Dataflow tracking with Dynamic Taint Analysis (DTA) is an important method in
systems security with many applications, including exploit analysis, guided
fuzzing, and side-channel information leak detection. However, DTA is
fundamentally limited by the Boolean nature of taint labels, which provide no
information about the significance of detected dataflows and lead to false
positives/negatives on complex real world programs.
We introduce proximal gradient analysis (PGA), a novel, theoretically
grounded approach that can track more accurate and fine-grained dataflow
information. PGA uses proximal gradients, a generalization of gradients for
non-differentiable functions, to precisely compose gradients over
non-differentiable operations in programs.
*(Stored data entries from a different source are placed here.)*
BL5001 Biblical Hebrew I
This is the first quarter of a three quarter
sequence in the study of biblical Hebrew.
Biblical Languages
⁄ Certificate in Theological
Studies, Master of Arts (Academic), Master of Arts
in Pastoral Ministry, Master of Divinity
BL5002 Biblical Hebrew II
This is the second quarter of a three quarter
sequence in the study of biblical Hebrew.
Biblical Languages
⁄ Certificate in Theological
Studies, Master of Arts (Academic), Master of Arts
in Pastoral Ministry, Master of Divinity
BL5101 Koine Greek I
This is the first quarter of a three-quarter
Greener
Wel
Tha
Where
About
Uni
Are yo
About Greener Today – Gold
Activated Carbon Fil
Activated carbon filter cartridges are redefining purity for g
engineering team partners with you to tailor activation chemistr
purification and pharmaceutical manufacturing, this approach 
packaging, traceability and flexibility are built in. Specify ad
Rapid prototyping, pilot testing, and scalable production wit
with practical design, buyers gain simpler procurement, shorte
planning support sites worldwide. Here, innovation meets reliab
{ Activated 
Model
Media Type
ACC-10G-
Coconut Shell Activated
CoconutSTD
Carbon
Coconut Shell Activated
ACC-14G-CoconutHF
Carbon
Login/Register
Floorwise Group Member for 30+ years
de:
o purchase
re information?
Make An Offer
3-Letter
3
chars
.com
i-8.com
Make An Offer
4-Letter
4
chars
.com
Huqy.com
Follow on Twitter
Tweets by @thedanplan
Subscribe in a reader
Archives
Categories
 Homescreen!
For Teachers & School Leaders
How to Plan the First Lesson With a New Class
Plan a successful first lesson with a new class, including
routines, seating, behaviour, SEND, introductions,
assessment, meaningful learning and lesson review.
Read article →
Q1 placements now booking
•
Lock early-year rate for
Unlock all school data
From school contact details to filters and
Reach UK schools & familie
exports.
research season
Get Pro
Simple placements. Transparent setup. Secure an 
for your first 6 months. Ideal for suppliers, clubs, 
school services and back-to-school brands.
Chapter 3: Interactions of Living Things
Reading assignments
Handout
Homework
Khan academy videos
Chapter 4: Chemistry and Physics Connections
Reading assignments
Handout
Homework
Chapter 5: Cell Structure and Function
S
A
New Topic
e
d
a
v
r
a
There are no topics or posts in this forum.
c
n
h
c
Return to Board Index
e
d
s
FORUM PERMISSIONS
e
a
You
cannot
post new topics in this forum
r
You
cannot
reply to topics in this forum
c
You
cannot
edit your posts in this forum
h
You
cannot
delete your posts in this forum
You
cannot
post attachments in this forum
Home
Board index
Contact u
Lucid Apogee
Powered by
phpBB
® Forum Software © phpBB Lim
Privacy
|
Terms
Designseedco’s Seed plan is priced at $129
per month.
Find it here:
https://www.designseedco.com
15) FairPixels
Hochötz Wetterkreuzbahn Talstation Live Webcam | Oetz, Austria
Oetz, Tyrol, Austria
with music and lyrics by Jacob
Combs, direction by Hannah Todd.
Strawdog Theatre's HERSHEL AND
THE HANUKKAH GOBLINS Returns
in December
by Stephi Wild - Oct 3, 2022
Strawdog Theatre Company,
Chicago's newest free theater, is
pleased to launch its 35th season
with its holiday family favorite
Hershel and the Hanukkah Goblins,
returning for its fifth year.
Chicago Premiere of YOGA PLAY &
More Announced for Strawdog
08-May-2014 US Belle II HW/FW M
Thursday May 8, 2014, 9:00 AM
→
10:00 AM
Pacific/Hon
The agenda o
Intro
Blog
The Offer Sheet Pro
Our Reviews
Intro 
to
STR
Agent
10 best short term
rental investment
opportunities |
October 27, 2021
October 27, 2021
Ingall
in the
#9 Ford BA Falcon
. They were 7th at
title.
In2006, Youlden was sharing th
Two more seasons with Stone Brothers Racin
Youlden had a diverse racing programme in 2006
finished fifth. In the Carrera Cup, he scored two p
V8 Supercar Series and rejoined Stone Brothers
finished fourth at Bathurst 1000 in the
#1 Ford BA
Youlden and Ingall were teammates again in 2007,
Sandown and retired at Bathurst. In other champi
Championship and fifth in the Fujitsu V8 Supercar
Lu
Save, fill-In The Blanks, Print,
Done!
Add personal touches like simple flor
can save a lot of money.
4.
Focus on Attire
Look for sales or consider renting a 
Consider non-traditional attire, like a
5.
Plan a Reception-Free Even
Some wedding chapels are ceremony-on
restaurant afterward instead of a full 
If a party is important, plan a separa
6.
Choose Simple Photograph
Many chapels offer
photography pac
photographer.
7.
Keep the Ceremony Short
Composing gradients over programs
eliminates many of the dataflow propagation errors that occur in DTA and
provides richer information about how each measured dataflow effects a program.
We compare our prototype PGA implementation to three state of the art DTA
implementations on 7 real-world programs. Our results show that PGA can improve
the F1 accuracy of data flow tracking by up to 33% over taint tracking (20% on
average) without introducing any significant overhead (<5% on average). We
further demonstrate the effectiveness of PGA by discovering 22 bugs (20
confirmed by developers) and 2 side-channel leaks, and identifying exploitable
dataflows in 19 existing CVEs in the tested programs.